A modest proposal for reviewers

Peer review is a necessary evil in the life of every scientist. On the one hand, pretty much every meaningful paper you ever publish will go to a bunch of peer reviewers, including the infamous Reviewer #3, who always suggests more experiments. On the other hand, a significant chunk of your professional service will be reviewing on program committees, reading some good papers and a lot of others that are painful messes where the authors clearly need to do more experiments.

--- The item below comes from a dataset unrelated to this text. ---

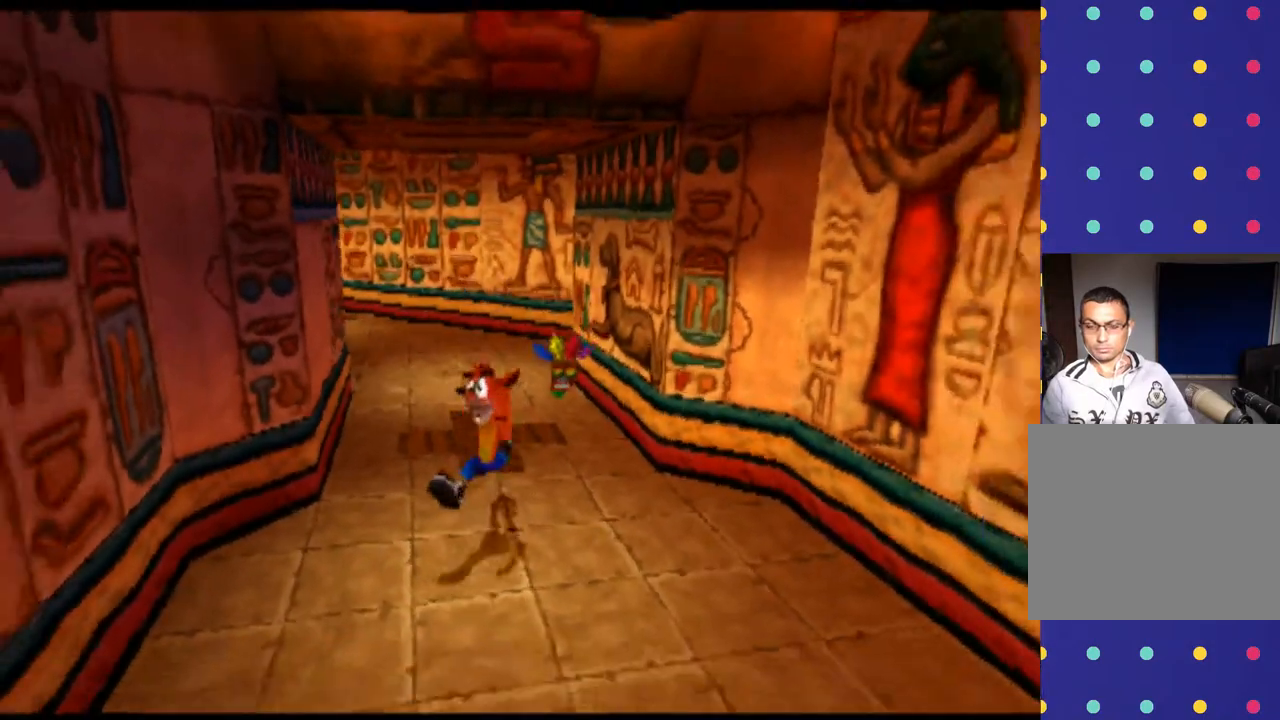
{"buttons": [], "left_stick": "down", "events": [[233, "left_stick", "center"], [467, "left_stick", "down"]]}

On the third hand, sometimes you'll find yourself wrangling reviewers yourself, and trying to get the damned procrastinators to actually turn in their reviews so you can let the authors know whether their paper is being blessed with publication or cursed with rejection or a request for more experiments.

Journal papers are particularly bad in this regard, since there's no particular schedule on which the paper has to be accepted or rejected, and sometimes a paper can languish for more than a year in limbo, unable to be cited or even submitted elsewhere. And what's happening during that time? Well, from my own experiences wrangling reviewers, half the time the editor is waiting to see whether the reviewers will actually do the reviews they promised or not. See, as a reviewer you get told, "We'd like to have you review this paper, and you've got six weeks to do it," or some similarly long time.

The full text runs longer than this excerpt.